▶ [Available data]
+ + + + +

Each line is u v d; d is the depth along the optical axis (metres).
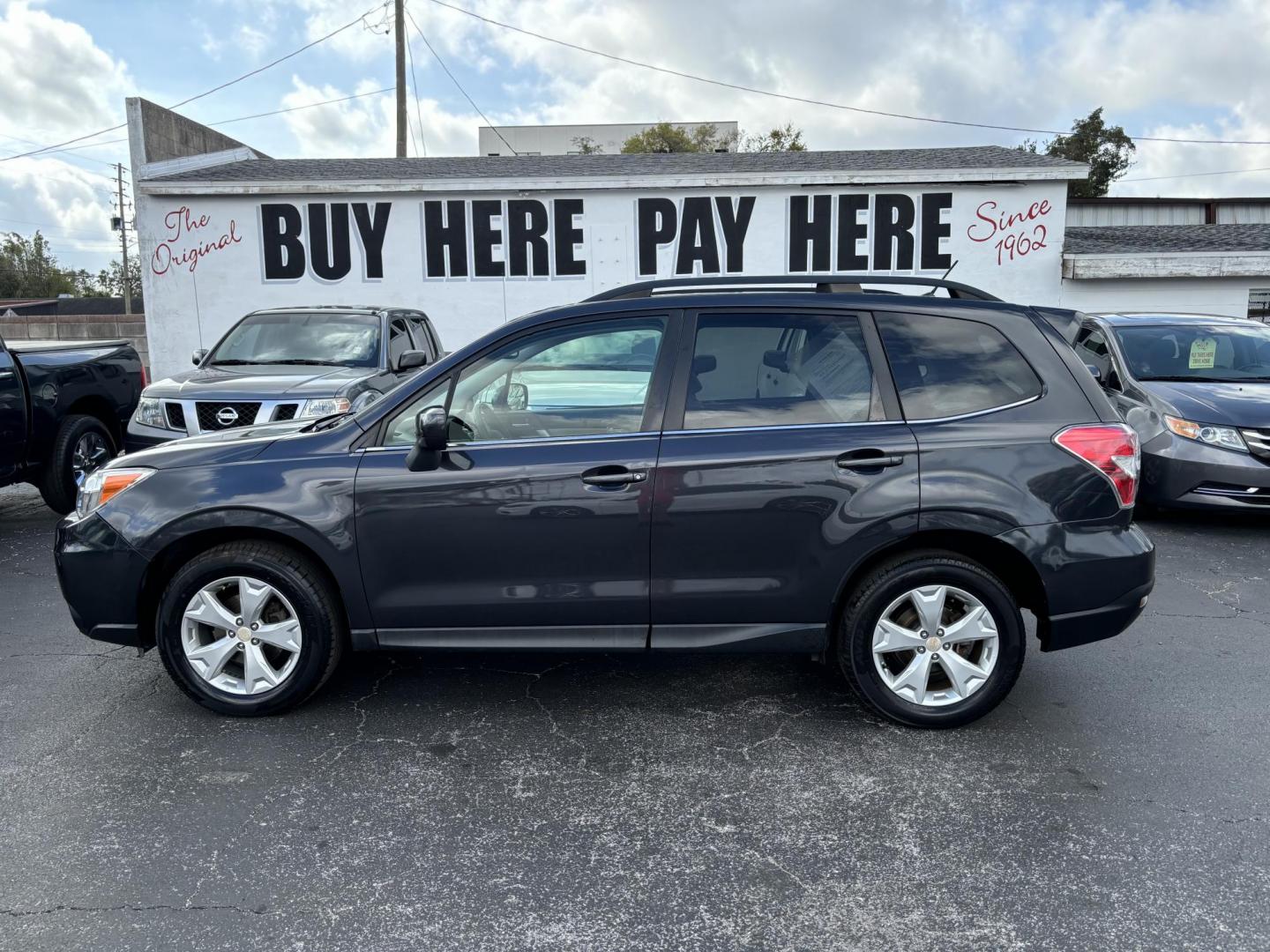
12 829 3.16
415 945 2.58
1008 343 3.85
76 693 4.29
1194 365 8.17
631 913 2.72
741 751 3.73
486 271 15.72
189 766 3.60
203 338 15.85
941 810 3.28
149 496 3.87
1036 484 3.69
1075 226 24.03
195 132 17.45
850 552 3.71
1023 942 2.58
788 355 3.84
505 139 42.00
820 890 2.83
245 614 3.89
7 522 8.11
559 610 3.82
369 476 3.79
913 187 15.44
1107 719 4.00
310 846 3.07
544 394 3.86
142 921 2.67
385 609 3.85
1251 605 5.61
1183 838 3.09
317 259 15.69
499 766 3.61
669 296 3.93
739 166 16.36
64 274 92.69
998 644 3.78
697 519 3.72
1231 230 20.03
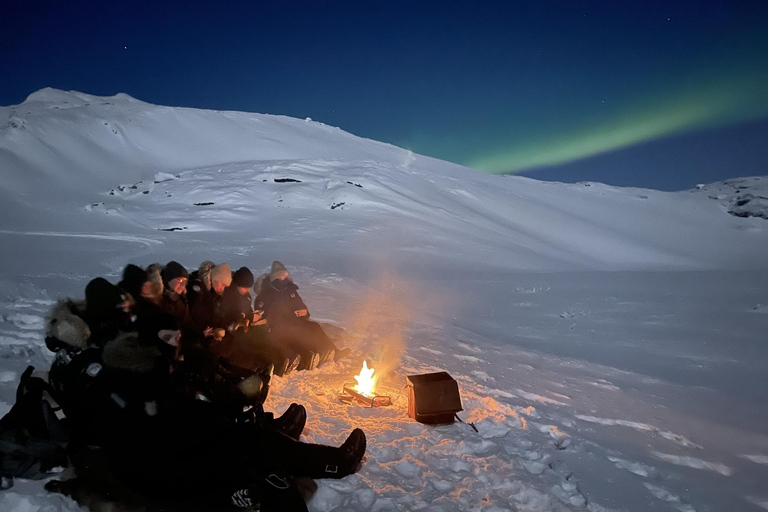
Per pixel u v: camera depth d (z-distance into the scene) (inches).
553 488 159.9
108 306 139.9
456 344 370.0
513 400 244.7
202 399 152.3
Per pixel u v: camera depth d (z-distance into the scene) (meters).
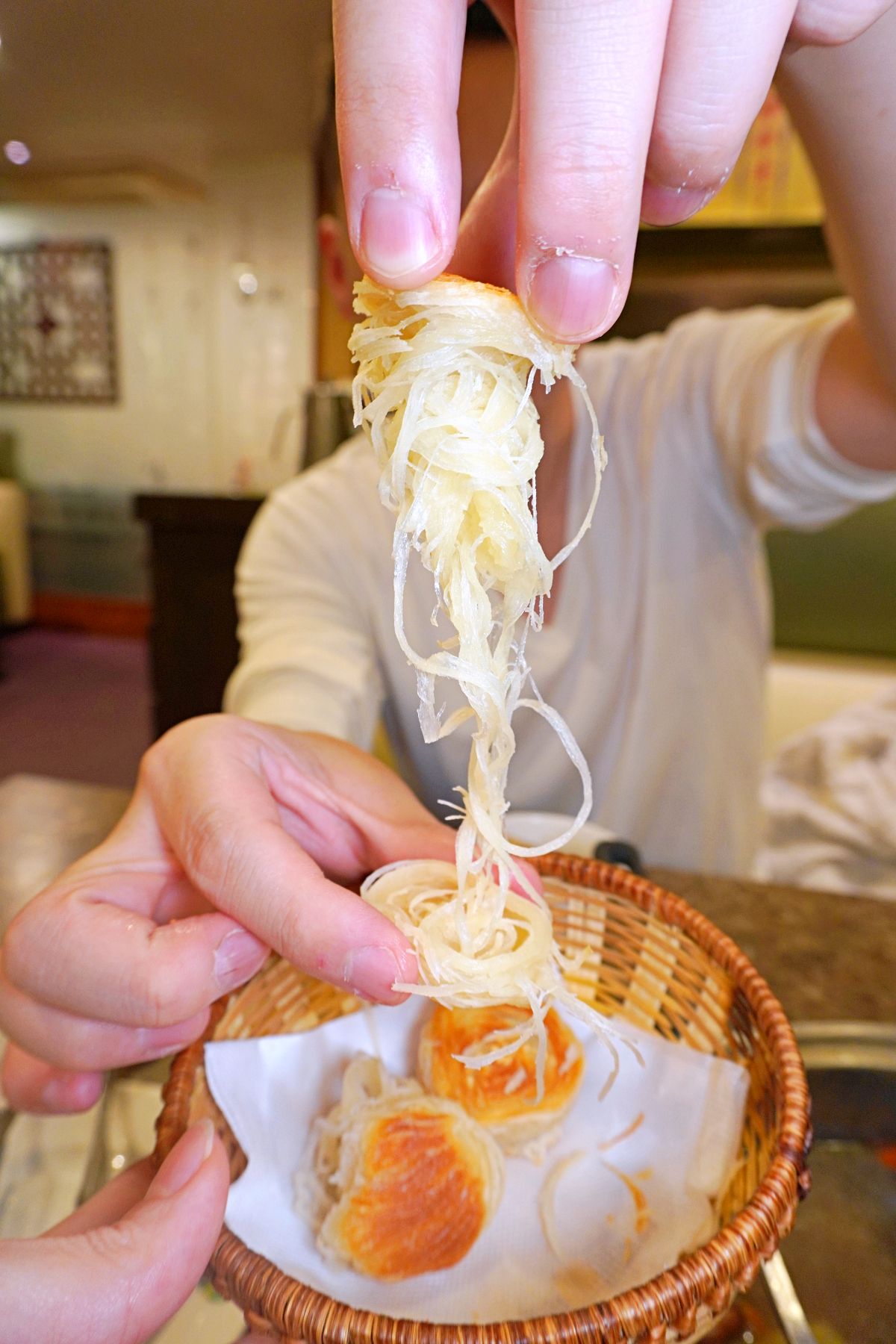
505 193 0.17
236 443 1.82
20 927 0.18
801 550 0.84
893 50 0.20
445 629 0.44
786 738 0.83
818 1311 0.20
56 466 1.95
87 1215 0.16
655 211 0.14
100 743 1.29
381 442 0.16
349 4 0.11
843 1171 0.23
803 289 0.76
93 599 1.97
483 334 0.15
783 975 0.29
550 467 0.44
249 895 0.17
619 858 0.28
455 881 0.21
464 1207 0.19
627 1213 0.19
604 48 0.11
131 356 1.83
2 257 1.84
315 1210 0.19
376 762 0.25
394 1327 0.13
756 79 0.12
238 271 1.71
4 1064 0.22
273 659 0.40
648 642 0.45
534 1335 0.13
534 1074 0.21
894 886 0.60
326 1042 0.22
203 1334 0.19
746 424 0.41
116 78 1.09
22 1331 0.12
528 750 0.46
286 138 1.44
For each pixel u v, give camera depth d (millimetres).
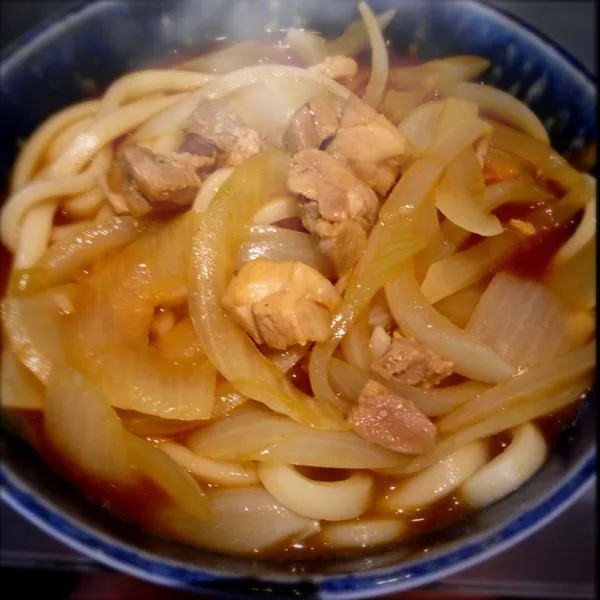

+ + + + +

Would it be possible to reproduce the material word for word, images omitted?

Each line is u v d; d is the depth along the optical axis (metres).
12 829 3.16
415 945 2.58
1008 343 3.85
76 693 4.29
1194 365 8.17
631 913 2.72
741 751 3.73
486 271 15.72
189 766 3.60
203 338 15.85
941 810 3.28
149 496 3.87
1036 484 3.69
1075 226 24.03
195 132 17.45
850 552 3.71
1023 942 2.58
788 355 3.84
505 139 42.00
820 890 2.83
245 614 3.89
7 522 8.11
559 610 3.82
369 476 3.79
913 187 15.44
1107 719 4.00
310 846 3.07
544 394 3.86
142 921 2.67
385 609 3.85
1251 605 5.61
1183 838 3.09
317 259 15.69
499 766 3.61
669 296 3.93
739 166 16.36
64 274 92.69
998 644 3.78
697 519 3.72
1231 230 20.03
Per pixel u v: camera depth d (z-distance into the scene) (inches).
553 488 159.9
108 306 139.9
456 344 370.0
513 400 244.7
202 399 152.3
Per pixel u v: camera depth d (z-distance into the scene) (meters).
505 193 0.17
236 443 1.82
20 927 0.18
801 550 0.84
893 50 0.20
445 629 0.44
786 738 0.83
818 1311 0.20
56 466 1.95
87 1215 0.16
655 211 0.14
100 743 1.29
381 442 0.16
349 4 0.11
843 1171 0.23
803 289 0.76
93 599 1.97
483 334 0.15
783 975 0.29
550 467 0.44
249 895 0.17
619 858 0.28
455 881 0.21
464 1207 0.19
627 1213 0.19
604 48 0.11
131 356 1.83
2 257 1.84
315 1210 0.19
376 762 0.25
394 1327 0.13
756 79 0.12
238 271 1.71
4 1064 0.22
273 659 0.40
648 642 0.45
534 1335 0.13
534 1074 0.21
894 886 0.60
326 1042 0.22
203 1334 0.19
746 424 0.41
116 78 1.09
22 1331 0.12
528 750 0.46
286 138 1.44
For each pixel u v, give camera depth d (millimetres).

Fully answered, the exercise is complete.